Dataset entries
******

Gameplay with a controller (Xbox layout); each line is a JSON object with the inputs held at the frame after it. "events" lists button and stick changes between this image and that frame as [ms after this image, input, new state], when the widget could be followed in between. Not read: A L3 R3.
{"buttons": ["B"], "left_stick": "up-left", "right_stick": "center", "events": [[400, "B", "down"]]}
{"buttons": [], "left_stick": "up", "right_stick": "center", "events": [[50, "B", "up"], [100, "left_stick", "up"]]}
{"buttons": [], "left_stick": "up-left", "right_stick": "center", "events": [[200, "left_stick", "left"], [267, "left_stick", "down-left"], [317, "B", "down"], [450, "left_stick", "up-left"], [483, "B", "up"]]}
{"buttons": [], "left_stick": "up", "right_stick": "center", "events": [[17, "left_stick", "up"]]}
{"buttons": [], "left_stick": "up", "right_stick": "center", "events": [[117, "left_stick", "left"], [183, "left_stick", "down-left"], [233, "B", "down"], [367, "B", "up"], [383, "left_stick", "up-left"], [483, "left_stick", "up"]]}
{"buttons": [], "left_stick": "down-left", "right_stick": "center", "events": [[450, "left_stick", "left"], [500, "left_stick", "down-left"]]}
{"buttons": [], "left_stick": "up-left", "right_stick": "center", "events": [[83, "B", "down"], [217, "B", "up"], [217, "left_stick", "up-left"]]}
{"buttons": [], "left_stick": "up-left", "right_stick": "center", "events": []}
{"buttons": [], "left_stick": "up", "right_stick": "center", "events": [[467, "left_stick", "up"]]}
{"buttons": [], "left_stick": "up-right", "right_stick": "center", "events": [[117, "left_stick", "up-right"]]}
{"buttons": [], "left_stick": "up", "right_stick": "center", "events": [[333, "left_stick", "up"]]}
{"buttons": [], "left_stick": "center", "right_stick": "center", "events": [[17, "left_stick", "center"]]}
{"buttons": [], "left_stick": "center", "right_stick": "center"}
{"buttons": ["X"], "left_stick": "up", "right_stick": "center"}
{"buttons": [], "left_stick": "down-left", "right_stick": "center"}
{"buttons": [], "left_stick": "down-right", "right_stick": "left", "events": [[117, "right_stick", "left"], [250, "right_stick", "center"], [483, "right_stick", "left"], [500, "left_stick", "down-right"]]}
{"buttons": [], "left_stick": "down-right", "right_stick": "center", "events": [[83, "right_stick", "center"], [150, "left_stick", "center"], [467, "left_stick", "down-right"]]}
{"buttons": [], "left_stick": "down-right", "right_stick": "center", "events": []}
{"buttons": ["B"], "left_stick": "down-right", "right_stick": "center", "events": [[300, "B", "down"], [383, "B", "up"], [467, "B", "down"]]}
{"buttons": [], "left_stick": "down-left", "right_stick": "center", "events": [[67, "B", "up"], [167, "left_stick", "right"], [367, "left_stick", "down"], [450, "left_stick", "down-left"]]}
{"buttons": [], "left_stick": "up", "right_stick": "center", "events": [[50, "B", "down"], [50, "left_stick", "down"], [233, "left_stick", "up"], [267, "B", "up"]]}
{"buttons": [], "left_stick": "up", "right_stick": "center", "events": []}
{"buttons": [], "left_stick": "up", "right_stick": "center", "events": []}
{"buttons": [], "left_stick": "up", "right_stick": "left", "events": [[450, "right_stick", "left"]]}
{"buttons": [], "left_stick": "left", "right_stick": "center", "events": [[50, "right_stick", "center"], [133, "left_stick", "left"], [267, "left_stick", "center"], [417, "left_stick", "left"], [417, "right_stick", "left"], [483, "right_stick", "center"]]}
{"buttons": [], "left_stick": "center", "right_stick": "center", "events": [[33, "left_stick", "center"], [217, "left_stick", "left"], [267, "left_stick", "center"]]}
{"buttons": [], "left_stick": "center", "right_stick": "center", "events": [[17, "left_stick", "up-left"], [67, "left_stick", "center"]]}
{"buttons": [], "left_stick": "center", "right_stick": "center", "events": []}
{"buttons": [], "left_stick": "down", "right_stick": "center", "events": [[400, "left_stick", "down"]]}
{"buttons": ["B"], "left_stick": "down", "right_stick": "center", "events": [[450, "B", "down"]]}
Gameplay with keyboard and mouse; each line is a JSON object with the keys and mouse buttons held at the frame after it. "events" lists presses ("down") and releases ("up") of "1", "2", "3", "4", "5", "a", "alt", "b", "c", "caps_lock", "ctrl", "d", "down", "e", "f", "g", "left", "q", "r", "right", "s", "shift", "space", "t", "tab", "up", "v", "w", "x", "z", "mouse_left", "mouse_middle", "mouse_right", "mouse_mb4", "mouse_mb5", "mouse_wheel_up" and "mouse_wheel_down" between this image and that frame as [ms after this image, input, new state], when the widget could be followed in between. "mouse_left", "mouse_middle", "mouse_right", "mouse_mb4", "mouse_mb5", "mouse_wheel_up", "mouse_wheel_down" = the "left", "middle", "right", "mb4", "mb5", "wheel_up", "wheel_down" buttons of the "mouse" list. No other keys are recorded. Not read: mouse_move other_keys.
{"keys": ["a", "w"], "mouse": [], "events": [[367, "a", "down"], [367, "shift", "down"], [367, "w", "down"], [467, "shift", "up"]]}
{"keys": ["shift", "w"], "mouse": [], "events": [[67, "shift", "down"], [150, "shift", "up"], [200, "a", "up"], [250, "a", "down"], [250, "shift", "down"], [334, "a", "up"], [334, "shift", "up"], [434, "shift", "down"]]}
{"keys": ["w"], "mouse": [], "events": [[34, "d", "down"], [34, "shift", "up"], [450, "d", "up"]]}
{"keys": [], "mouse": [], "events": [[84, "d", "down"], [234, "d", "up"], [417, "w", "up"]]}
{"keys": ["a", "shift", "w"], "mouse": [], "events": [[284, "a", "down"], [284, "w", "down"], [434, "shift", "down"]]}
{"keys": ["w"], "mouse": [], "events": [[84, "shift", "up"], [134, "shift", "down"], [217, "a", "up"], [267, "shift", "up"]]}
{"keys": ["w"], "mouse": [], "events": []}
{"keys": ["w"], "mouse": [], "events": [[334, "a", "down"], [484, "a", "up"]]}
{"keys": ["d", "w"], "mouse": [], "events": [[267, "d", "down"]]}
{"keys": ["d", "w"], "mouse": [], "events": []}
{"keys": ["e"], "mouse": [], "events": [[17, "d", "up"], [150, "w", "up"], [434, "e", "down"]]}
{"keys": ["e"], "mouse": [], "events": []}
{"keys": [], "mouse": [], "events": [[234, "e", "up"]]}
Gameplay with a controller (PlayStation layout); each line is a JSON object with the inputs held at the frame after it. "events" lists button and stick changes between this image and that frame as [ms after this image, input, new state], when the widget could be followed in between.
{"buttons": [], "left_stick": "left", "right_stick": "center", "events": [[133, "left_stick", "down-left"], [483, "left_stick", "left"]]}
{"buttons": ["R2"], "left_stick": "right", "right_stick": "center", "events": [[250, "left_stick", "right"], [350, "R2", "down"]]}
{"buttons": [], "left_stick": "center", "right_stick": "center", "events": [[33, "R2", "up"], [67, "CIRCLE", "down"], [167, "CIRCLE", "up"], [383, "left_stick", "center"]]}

******

_GOAL OF THE EXERCISE_
All of the records must be retyped exactly as they are.

_TASK RESPONSE_
Gameplay with a controller (Xbox layout); each line is a JSON object with the inputs held at the frame after it. "events" lists button and stick changes between this image and that frame as [ms after this image, input, new state], when the widget could be followed in between. Not read: A L3 R3.
{"buttons": ["B"], "left_stick": "up-left", "right_stick": "center", "events": [[400, "B", "down"]]}
{"buttons": [], "left_stick": "up", "right_stick": "center", "events": [[50, "B", "up"], [100, "left_stick", "up"]]}
{"buttons": [], "left_stick": "up-left", "right_stick": "center", "events": [[200, "left_stick", "left"], [267, "left_stick", "down-left"], [317, "B", "down"], [450, "left_stick", "up-left"], [483, "B", "up"]]}
{"buttons": [], "left_stick": "up", "right_stick": "center", "events": [[17, "left_stick", "up"]]}
{"buttons": [], "left_stick": "up", "right_stick": "center", "events": [[117, "left_stick", "left"], [183, "left_stick", "down-left"], [233, "B", "down"], [367, "B", "up"], [383, "left_stick", "up-left"], [483, "left_stick", "up"]]}
{"buttons": [], "left_stick": "down-left", "right_stick": "center", "events": [[450, "left_stick", "left"], [500, "left_stick", "down-left"]]}
{"buttons": [], "left_stick": "up-left", "right_stick": "center", "events": [[83, "B", "down"], [217, "B", "up"], [217, "left_stick", "up-left"]]}
{"buttons": [], "left_stick": "up-left", "right_stick": "center", "events": []}
{"buttons": [], "left_stick": "up", "right_stick": "center", "events": [[467, "left_stick", "up"]]}
{"buttons": [], "left_stick": "up-right", "right_stick": "center", "events": [[117, "left_stick", "up-right"]]}
{"buttons": [], "left_stick": "up", "right_stick": "center", "events": [[333, "left_stick", "up"]]}
{"buttons": [], "left_stick": "center", "right_stick": "center", "events": [[17, "left_stick", "center"]]}
{"buttons": [], "left_stick": "center", "right_stick": "center"}
{"buttons": ["X"], "left_stick": "up", "right_stick": "center"}
{"buttons": [], "left_stick": "down-left", "right_stick": "center"}
{"buttons": [], "left_stick": "down-right", "right_stick": "left", "events": [[117, "right_stick", "left"], [250, "right_stick", "center"], [483, "right_stick", "left"], [500, "left_stick", "down-right"]]}
{"buttons": [], "left_stick": "down-right", "right_stick": "center", "events": [[83, "right_stick", "center"], [150, "left_stick", "center"], [467, "left_stick", "down-right"]]}
{"buttons": [], "left_stick": "down-right", "right_stick": "center", "events": []}
{"buttons": ["B"], "left_stick": "down-right", "right_stick": "center", "events": [[300, "B", "down"], [383, "B", "up"], [467, "B", "down"]]}
{"buttons": [], "left_stick": "down-left", "right_stick": "center", "events": [[67, "B", "up"], [167, "left_stick", "right"], [367, "left_stick", "down"], [450, "left_stick", "down-left"]]}
{"buttons": [], "left_stick": "up", "right_stick": "center", "events": [[50, "B", "down"], [50, "left_stick", "down"], [233, "left_stick", "up"], [267, "B", "up"]]}
{"buttons": [], "left_stick": "up", "right_stick": "center", "events": []}
{"buttons": [], "left_stick": "up", "right_stick": "center", "events": []}
{"buttons": [], "left_stick": "up", "right_stick": "left", "events": [[450, "right_stick", "left"]]}
{"buttons": [], "left_stick": "left", "right_stick": "center", "events": [[50, "right_stick", "center"], [133, "left_stick", "left"], [267, "left_stick", "center"], [417, "left_stick", "left"], [417, "right_stick", "left"], [483, "right_stick", "center"]]}
{"buttons": [], "left_stick": "center", "right_stick": "center", "events": [[33, "left_stick", "center"], [217, "left_stick", "left"], [267, "left_stick", "center"]]}
{"buttons": [], "left_stick": "center", "right_stick": "center", "events": [[17, "left_stick", "up-left"], [67, "left_stick", "center"]]}
{"buttons": [], "left_stick": "center", "right_stick": "center", "events": []}
{"buttons": [], "left_stick": "down", "right_stick": "center", "events": [[400, "left_stick", "down"]]}
{"buttons": ["B"], "left_stick": "down", "right_stick": "center", "events": [[450, "B", "down"]]}
Gameplay with keyboard and mouse; each line is a JSON object with the keys and mouse buttons held at the frame after it. "events" lists presses ("down") and releases ("up") of "1", "2", "3", "4", "5", "a", "alt", "b", "c", "caps_lock", "ctrl", "d", "down", "e", "f", "g", "left", "q", "r", "right", "s", "shift", "space", "t", "tab", "up", "v", "w", "x", "z", "mouse_left", "mouse_middle", "mouse_right", "mouse_mb4", "mouse_mb5", "mouse_wheel_up" and "mouse_wheel_down" between this image and that frame as [ms after this image, input, new state], when the widget could be followed in between. "mouse_left", "mouse_middle", "mouse_right", "mouse_mb4", "mouse_mb5", "mouse_wheel_up", "mouse_wheel_down" = the "left", "middle", "right", "mb4", "mb5", "wheel_up", "wheel_down" buttons of the "mouse" list. No other keys are recorded. Not read: mouse_move other_keys.
{"keys": ["a", "w"], "mouse": [], "events": [[367, "a", "down"], [367, "shift", "down"], [367, "w", "down"], [467, "shift", "up"]]}
{"keys": ["shift", "w"], "mouse": [], "events": [[67, "shift", "down"], [150, "shift", "up"], [200, "a", "up"], [250, "a", "down"], [250, "shift", "down"], [334, "a", "up"], [334, "shift", "up"], [434, "shift", "down"]]}
{"keys": ["w"], "mouse": [], "events": [[34, "d", "down"], [34, "shift", "up"], [450, "d", "up"]]}
{"keys": [], "mouse": [], "events": [[84, "d", "down"], [234, "d", "up"], [417, "w", "up"]]}
{"keys": ["a", "shift", "w"], "mouse": [], "events": [[284, "a", "down"], [284, "w", "down"], [434, "shift", "down"]]}
{"keys": ["w"], "mouse": [], "events": [[84, "shift", "up"], [134, "shift", "down"], [217, "a", "up"], [267, "shift", "up"]]}
{"keys": ["w"], "mouse": [], "events": []}
{"keys": ["w"], "mouse": [], "events": [[334, "a", "down"], [484, "a", "up"]]}
{"keys": ["d", "w"], "mouse": [], "events": [[267, "d", "down"]]}
{"keys": ["d", "w"], "mouse": [], "events": []}
{"keys": ["e"], "mouse": [], "events": [[17, "d", "up"], [150, "w", "up"], [434, "e", "down"]]}
{"keys": ["e"], "mouse": [], "events": []}
{"keys": [], "mouse": [], "events": [[234, "e", "up"]]}
Gameplay with a controller (PlayStation layout); each line is a JSON object with the inputs held at the frame after it. "events" lists button and stick changes between this image and that frame as [ms after this image, input, new state], when the widget could be followed in between.
{"buttons": [], "left_stick": "left", "right_stick": "center", "events": [[133, "left_stick", "down-left"], [483, "left_stick", "left"]]}
{"buttons": ["R2"], "left_stick": "right", "right_stick": "center", "events": [[250, "left_stick", "right"], [350, "R2", "down"]]}
{"buttons": [], "left_stick": "center", "right_stick": "center", "events": [[33, "R2", "up"], [67, "CIRCLE", "down"], [167, "CIRCLE", "up"], [383, "left_stick", "center"]]}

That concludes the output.